Although price changes affect the sales of luxury goods less than cheaper alternatives, they’re not immune. Economists measure the impact using the price elasticity of demand (PED). Not surprisingly, for most products, there’s a negative relationship between the amount a consumer has to pay for something and the number sold.
In August 2023, an academic paper specifically looked at the impact of prices on car sales. As the chart below shows, across all vehicle types, the PED was negative, albeit less pronounced for more expensive cars.
In 2024, to try and reduce its losses, Aston Martin increased the prices of its cars. Compared to the previous year, its average selling price went up by 5.9% to £245,091. The result was an 8.9% drop in the number sold.
Don’t get me wrong, I’m not suggesting that the fall in vehicle sales of 590 was entirely due to the price increase. Undoubtedly, global economic uncertainty played a part. Sales in China were weaker than anticipated and there was also some supply chain disruption. But I’m certain charging more for its cars was also a contributory factor.
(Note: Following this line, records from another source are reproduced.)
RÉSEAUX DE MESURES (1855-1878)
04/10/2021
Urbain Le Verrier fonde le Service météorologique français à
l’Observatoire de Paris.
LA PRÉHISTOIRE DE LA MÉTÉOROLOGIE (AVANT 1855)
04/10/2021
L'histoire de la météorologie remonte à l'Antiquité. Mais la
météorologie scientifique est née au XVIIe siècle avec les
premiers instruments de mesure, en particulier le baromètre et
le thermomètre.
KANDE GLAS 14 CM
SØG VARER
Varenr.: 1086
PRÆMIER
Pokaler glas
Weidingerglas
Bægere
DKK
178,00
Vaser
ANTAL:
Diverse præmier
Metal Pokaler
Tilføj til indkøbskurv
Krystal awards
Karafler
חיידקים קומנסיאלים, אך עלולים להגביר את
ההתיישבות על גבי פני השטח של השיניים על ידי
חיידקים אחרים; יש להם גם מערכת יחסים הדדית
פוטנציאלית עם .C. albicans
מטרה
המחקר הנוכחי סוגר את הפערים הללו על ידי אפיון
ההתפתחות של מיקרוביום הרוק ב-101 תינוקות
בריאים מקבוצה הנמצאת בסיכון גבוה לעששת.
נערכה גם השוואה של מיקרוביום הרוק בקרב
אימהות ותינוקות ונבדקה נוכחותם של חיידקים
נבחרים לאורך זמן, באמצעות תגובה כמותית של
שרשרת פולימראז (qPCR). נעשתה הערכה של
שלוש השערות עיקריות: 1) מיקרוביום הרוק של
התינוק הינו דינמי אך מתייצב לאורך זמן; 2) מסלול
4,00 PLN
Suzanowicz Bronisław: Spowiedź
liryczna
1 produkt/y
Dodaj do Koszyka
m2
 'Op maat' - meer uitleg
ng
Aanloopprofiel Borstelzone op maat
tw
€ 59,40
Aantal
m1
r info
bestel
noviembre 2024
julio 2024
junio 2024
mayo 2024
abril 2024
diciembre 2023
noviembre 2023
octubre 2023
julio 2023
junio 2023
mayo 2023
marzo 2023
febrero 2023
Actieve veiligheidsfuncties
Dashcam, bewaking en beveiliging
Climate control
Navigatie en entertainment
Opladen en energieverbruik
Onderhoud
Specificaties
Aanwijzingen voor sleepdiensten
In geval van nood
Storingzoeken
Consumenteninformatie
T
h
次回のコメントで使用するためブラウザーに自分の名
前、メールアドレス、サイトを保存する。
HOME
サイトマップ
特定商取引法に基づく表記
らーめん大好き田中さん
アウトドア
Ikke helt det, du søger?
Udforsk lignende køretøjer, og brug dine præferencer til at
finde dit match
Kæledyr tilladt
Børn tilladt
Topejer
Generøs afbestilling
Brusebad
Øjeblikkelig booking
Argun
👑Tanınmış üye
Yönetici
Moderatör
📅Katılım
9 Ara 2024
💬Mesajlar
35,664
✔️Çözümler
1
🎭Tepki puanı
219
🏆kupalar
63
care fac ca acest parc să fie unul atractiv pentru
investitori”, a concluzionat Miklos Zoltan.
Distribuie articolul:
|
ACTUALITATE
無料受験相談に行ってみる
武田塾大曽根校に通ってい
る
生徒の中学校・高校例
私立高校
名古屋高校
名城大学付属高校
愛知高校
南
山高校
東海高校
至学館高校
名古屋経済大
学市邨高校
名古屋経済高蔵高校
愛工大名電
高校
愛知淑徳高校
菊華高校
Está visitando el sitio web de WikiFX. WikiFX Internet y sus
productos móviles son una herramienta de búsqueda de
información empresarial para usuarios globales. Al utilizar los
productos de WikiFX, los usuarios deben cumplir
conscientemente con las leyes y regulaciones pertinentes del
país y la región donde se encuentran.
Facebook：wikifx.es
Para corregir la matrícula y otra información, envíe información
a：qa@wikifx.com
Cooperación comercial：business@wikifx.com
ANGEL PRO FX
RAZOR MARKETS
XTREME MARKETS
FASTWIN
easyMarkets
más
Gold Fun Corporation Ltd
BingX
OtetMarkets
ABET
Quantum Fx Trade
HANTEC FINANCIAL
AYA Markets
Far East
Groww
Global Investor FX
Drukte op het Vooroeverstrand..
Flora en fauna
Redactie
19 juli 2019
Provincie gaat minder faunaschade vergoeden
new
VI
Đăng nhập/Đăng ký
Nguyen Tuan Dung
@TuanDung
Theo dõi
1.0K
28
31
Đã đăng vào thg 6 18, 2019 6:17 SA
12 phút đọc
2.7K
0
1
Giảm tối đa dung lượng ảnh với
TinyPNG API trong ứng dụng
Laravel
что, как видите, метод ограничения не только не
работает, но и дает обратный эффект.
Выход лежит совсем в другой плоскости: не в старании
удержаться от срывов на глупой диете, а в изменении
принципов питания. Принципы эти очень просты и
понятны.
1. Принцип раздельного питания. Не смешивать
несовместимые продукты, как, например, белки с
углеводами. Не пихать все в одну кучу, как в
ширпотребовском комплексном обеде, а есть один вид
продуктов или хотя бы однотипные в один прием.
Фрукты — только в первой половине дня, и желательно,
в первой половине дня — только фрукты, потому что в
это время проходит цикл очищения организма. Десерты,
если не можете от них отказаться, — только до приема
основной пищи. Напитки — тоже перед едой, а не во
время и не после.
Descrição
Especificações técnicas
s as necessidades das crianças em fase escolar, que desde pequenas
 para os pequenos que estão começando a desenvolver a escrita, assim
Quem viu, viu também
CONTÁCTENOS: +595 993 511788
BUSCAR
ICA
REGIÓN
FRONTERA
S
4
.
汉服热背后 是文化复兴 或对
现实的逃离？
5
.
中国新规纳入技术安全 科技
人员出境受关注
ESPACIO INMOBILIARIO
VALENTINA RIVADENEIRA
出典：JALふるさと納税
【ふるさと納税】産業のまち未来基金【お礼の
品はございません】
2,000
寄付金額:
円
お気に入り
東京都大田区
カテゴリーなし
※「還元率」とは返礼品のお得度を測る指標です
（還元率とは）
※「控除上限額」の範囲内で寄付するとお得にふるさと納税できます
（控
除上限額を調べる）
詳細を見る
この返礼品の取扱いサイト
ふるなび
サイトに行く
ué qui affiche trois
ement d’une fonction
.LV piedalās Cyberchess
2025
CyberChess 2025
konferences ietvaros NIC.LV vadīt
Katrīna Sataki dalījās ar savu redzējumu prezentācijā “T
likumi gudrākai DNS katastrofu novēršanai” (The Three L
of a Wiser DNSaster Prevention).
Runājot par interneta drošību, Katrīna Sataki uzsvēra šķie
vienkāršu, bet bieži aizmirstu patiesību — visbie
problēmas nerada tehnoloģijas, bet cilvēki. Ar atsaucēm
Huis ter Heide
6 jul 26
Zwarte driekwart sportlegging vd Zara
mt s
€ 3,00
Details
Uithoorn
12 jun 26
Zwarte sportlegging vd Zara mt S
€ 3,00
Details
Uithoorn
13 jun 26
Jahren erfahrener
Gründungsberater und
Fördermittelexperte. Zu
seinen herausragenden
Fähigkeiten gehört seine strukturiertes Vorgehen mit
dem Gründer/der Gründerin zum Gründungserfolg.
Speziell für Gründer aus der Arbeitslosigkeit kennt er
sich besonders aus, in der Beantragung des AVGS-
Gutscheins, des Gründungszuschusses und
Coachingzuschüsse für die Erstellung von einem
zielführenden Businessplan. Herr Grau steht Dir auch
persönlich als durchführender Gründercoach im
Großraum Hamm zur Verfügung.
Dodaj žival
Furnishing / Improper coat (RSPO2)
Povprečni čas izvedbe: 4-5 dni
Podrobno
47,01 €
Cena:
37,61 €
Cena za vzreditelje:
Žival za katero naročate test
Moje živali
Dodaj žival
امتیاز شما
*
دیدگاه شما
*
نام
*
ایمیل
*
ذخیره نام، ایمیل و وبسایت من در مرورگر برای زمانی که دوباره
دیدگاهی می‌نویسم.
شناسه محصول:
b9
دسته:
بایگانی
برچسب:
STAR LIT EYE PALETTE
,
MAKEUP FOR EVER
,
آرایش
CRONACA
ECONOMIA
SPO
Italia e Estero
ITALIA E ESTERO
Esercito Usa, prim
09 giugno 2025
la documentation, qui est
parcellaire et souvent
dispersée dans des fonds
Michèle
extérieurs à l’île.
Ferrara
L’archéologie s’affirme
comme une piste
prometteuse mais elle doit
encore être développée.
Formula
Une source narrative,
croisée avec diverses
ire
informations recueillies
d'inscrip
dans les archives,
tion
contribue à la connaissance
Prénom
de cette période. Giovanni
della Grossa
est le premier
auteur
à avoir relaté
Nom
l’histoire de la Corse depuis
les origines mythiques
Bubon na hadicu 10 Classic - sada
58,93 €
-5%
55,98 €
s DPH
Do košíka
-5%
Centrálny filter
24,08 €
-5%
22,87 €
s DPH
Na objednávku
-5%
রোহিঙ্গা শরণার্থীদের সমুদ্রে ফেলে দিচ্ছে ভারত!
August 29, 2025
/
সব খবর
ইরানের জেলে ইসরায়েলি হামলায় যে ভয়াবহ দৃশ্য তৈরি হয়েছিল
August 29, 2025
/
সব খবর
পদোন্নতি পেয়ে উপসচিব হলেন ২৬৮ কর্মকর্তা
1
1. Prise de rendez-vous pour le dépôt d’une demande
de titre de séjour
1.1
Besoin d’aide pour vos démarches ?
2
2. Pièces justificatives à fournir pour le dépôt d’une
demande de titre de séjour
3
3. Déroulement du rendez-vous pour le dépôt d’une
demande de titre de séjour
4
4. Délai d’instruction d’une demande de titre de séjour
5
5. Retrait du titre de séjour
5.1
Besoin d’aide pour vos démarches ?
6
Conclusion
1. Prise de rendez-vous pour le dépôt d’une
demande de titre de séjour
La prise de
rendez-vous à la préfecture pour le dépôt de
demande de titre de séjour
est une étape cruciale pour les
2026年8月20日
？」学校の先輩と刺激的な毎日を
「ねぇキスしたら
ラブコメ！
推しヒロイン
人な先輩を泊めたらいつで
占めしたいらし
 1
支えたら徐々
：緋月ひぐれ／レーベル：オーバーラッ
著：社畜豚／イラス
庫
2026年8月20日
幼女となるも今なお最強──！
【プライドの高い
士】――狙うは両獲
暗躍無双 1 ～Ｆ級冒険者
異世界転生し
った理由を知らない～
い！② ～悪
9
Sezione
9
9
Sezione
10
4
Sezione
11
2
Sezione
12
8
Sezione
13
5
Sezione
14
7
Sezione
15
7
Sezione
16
That’s why I’m sure shareholders will be anxious about the impact of Trump’s tariffs. Of concern, the company’s biggest market is the Americas. In 2024, through its network of 45 dealers, the group sold 1,928 cars to the territory, with a value of £629m. Although this isn’t broken down by country, I think it’s reasonable to assume that the US accounted for most of the revenue.
Nobody knows for sure how the company’s top (and bottom) line will be affected but it’s highly unlikely to be good news.
Region | Cars sold 2024 | % |
---|---|---|
The Americas | 1,928 | 32.0 |
Europe, Middle East and Africa | 1,796 | 29.8 |
Asia Pacific | 1,220 | 20.2 |
UK | 1,086 | 18.0 |
Total | 6,030 | 100.0 |
To strengthen its balance sheet, the company has announced that its major shareholder, headed by its current chairman, is to invest another £52.5m in the company. This will take the Yew Tree Consortium’s interest to 33%. Normally, increasing a shareholding above 30% would require a formal takeover bid to be launched. However, in this case, a waiver is being sought.
The group’s also selling its minority stake in the Aston Martin Aramco Formula One racing team.
But I suspect there will be some difficult times ahead.
In addition to tariffs, the company has to navigate its way through to full electrification of its vehicle range. And it’s a long way from being profitable at a post-tax level.
Of course, Trump could quickly realise that a trade war is in nobody’s interests. And the group still retains an iconic brand with its badge affixed to some beautiful sports cars.
However, with all this uncertainty surrounding the group, making an investment now would be too risky for me.